2 - How did you find out that the album itself would be titled after your song, which must have been a thrill?
JJ: I heard that Johnny Cash was playing a show at the Fox theater in Bakersfield. I lived on the Central Coast of California about two hours from there. I had heard that he had recorded a song of mine for his new project but I didn’t invest in that emotionally 'cause I knew that he would probably record 20 or 30 songs and the odds of my actually making the record were probably pretty slim. But I wanted to meet him, so I called his management and told them he had recorded my song and asked if I could come and meet him briefly before the show? I got the word that my name would be on a list, so my husband and I and our two small kids drove to Bakersfield. My husband was originally from there and his folks still lived there so we dropped off the 5-year-old, Emma, with her grandma and took the 4-month-old, Ray, with us. She was still nursing and hadn’t spent any time away from me so my plan was to have my husband walk her around in the parking lot outside the club while I dashed in to meet John. And then we would meet in the balcony afterward where we were to be seated so I could nurse her to sleep and we could watch the show.

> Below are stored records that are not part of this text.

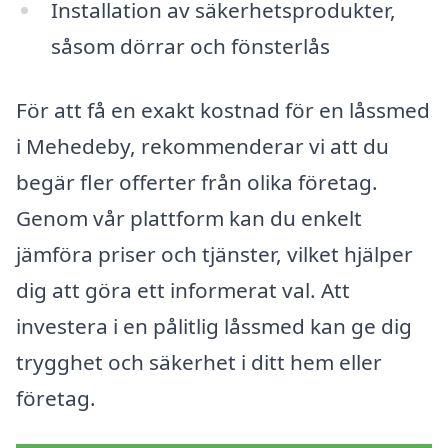
Installation av säkerhetsprodukter,
såsom dörrar och fönsterlås
För att få en exakt kostnad för en låssmed
i Mehedeby, rekommenderar vi att du
begär fler offerter från olika företag.
Genom vår plattform kan du enkelt
jämföra priser och tjänster, vilket hjälper
dig att göra ett informerat val. Att
investera i en pålitlig låssmed kan ge dig
trygghet och säkerhet i ditt hem eller
företag.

JJ: Yes, Bonnie Raitt and Jennifer Warnes are singing the backup vocals on my recording and Bonnie is on the slide guitar. (Producer) Garth Fundis and I had John Hobbs play the piano on it cause the song has a real churchy, gospel feel on the piano that you have to be really well versed in that style to play. And he just killed it like we knew he would.
JJ: Yes, it was an actual person. I was just walking on Hollywood and Vine to my publisher Bug Music’s office, back when I lived in Hollywood (1979-92). The old man was just a typical sight on the corner of a city like Los Angeles, and he was swearing and carrying on about the government and what have you and it just occurred to me that there wasn’t that much of a difference between HIS lost and MY lost, on a spiritual level. So I started the song way back then. And I didn’t finish it till about '92, when my friend Valerie Carter came up to Cambria, where we had moved to, to visit me. I played her the start of it and she said, “You gotta finish this thing.” So I did. She did a really sweet version of it herself with me accompanying her, that was never released before John did it. I still have a copy of it, of course.

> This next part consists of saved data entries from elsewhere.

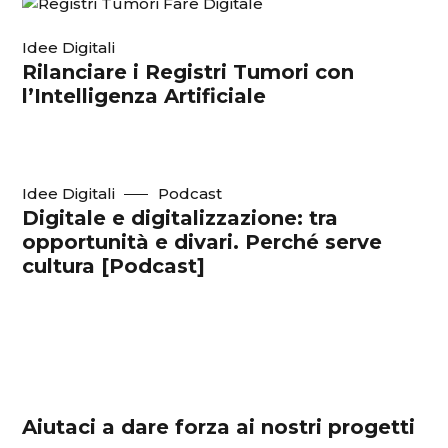
Idee Digitali
Rilanciare i Registri Tumori con
l’Intelligenza Artificiale
Idee Digitali
Podcast
Digitale e digitalizzazione: tra
opportunità e divari. Perché serve
cultura [Podcast]
Aiutaci a dare forza ai nostri progetti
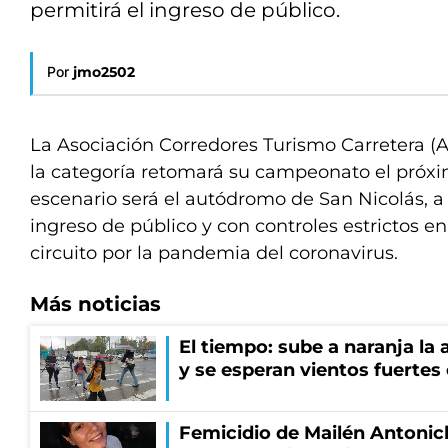
permitirá el ingreso de público.
Por
jmo2502
La Asociación Corredores Turismo Carretera (
la categoría retomará su campeonato el próxi
escenario será el autódromo de San Nicolás, a 
ingreso de público y con controles estrictos e
circuito por la pandemia del coronavirus.
Más noticias
El tiempo: sube a naranja la
y se esperan vientos fuertes
Femicidio de Mailén Antonich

JJ: Hmm, workshops. I mainly listen to what the students are working on and I might get out something of mine to illustrate a point but mostly I focus on their work and how to make it the best that it can be. Now in college lectures, I like to stretch out more, tell some stories, like the Cash story or a Bonnie Raitt or Dr. John story, and answer questions they have about how I got a certain song to this one or that one cause they are usually interested in that. And sometimes a lesson on initiative and courage.
6 - You have a 1926 Mason & Hamlin parlor grand piano. Is that what you wrote "Unchained" on?

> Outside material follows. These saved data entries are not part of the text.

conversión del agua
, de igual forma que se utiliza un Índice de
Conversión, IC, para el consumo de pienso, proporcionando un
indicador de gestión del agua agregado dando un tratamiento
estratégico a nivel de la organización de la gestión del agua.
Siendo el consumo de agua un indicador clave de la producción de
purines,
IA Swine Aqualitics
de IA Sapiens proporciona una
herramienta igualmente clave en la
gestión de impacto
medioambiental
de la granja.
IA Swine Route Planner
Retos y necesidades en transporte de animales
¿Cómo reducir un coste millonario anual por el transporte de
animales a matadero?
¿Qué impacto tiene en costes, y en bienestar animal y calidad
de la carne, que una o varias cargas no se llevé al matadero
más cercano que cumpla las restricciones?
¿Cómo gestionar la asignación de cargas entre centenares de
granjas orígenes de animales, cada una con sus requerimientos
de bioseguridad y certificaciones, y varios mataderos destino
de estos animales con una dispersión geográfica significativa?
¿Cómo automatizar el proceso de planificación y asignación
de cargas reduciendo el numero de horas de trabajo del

JJ: No, I got that piano sometime later. It was given to me by my cello player Bob Liepman’s mom, Nanette, when she moved into an assisted living place. She had a boyfriend who liked to dabble on the piano occasionally so I traded my Baldwin upright, just a sort of schoolhouse piano I had for years, (which I did write Unchained on and many others) for him to tinker on, in exchange for this priceless 1926 Mason & Hamlin parlor grand that is a songwriter’s dream. My kids called it ‘the great piano trade of ‘04.’
7 - For years I thought Cash sang "Oh, have I seen an angel OR have I seen a ghost" and was a little saddened when I realized that he actually sings "OH have I seen a ghost." So when I listened to your version, I was pleased to hear you sang "or." Do you believe you have ever seen an angel or a ghost - and which it was?
JJ: I believe that grace comes to us in the form of human beings when you least expect it, as in the ‘old man swearin’ at the sidewalk.’ I believe he was put there for me to see; perhaps an angel, perhaps a ghost. In either case, to teach me or startle me in some way. To shake me out of my sleep at the time. Which he did.